Filter the listing below, copying every line in which the word "failed" appears.

[Opening SOURCE MATERIAL section]

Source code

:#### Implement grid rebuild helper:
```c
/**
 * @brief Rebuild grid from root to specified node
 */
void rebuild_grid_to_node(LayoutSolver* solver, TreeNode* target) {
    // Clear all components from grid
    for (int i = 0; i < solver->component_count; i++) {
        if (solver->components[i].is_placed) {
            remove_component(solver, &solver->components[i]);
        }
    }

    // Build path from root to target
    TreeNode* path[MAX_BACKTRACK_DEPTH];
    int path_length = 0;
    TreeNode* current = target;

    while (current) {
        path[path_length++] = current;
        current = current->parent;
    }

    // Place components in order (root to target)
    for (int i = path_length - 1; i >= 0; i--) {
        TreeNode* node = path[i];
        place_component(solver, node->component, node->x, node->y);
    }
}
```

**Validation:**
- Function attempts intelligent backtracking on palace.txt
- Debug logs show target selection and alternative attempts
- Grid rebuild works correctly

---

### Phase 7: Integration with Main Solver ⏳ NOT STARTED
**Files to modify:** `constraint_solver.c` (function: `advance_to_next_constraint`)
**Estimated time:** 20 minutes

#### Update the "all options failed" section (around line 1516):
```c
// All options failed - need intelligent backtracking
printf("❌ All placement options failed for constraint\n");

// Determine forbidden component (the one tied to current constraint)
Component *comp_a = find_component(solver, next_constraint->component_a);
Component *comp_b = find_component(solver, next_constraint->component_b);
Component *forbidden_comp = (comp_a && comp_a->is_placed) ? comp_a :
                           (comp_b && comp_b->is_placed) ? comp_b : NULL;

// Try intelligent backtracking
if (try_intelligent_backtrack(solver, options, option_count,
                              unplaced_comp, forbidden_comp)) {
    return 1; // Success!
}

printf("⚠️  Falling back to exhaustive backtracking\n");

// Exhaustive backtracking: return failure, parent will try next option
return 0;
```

[Closing SOURCE MATERIAL section]

ANSWER TO THE PROBLEM >>
#### Update the "all options failed" section (around line 1516):
// All options failed - need intelligent backtracking
printf("❌ All placement options failed for constraint\n");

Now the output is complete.